Where Additive Manufacturing can really become a contender for a bona-fide manufacturing process as opposed to a method to quickly simulate traditionally-machined parts is when parts have been designed specifically for AM build from the off.  By combining FEA optimization routines with generative design algorithms, structures can be designed where material is only put where it is needed, resulting in parts that are optimized for both weight and strength.  These techniques are being used to great effect for high-performing and complex structural parts that are made in low volumes, particularly for the aerospace and motorsport industries.

So where does that leave Rapid Prototyping?
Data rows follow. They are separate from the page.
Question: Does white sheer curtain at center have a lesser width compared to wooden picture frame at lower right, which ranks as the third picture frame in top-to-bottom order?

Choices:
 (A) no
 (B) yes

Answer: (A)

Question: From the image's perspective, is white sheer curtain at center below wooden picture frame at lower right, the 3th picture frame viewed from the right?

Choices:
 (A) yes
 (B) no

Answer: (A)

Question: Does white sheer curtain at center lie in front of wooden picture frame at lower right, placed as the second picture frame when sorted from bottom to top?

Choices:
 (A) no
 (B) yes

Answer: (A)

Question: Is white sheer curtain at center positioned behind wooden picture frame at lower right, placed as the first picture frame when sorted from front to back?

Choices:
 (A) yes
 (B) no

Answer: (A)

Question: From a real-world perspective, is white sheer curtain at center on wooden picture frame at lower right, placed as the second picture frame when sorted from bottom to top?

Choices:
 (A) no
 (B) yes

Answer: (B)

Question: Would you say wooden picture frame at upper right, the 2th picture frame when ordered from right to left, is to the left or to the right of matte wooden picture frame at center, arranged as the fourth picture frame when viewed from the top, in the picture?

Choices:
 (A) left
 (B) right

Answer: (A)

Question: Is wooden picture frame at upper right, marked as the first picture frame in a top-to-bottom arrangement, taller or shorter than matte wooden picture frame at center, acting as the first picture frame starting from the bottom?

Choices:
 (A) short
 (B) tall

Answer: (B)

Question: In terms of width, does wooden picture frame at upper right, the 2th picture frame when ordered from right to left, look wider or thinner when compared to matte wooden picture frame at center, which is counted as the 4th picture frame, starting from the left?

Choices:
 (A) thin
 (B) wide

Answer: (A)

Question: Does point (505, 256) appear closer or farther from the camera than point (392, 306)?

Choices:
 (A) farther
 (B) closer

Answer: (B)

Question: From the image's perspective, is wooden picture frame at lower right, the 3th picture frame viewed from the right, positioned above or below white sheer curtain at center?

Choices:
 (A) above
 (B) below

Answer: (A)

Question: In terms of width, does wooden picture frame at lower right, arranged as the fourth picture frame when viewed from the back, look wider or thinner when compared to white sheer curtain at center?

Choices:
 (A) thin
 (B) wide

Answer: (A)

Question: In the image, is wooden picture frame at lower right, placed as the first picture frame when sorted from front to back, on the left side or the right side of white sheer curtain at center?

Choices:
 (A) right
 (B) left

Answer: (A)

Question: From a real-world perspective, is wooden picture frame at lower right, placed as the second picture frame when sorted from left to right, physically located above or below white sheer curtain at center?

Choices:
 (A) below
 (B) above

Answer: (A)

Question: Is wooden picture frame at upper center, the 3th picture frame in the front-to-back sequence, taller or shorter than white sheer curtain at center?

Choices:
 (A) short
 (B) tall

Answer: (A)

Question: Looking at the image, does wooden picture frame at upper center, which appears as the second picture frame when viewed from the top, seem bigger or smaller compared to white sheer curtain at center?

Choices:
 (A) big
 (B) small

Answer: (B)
Now that we have grown accustomed to the rapid response times provided by the AM specialists the traditional 4-5 week turn-around for machined components does not always meet the needs of an aggressive development programme.  Protolabs was the first company I personally was aware of that offered a “standard” 2-4 day turn-around for parts machined in its workshops in the UK.  They achieve this by ensuring they have ample/spare capacity and limiting the machining to more automated CAD-generated tool paths (so requiring minimal or no human interaction). Material choice is somewhat limited and there are little or no post-machining finishing options. The cost of the services is understandably a little higher than that of traditional machinists but the value to the development programme can more than compensate for the additional cost.

Another example of a battery holder developed through Rapid Prototyping

What has been missing from the industry is a half-way house: a 7-10 day turn-around service at perhaps a slightly increased cost over the baseline … until now, that is.  This gap is now being plugged by a number of on-line bureaus offering quick-turn manufacturing services in metals and in plastics (through AM and traditional machining processes), sourced both on-and off-shore.  The bureaus can have 100’s of manufacturers on their books and either select a handful to bid for a particular job according to their matching capabilities or they tout out the work around to attract low bids, thus finding the manufacturer who is willing to do the work at (what is usually) a very competitive cost to fill some spare capacity. It is a win-win situation all round. Even factoring-in the cost and time associated with shipping from as far away as China, the offering can be very attractive indeed.

The on-line bureaus are gaining in popularity as a one-stop shop for both small and large volumes of parts and in time will represent a real threat to the established traditional machine shops that once offered a very bespoke manufacturing service.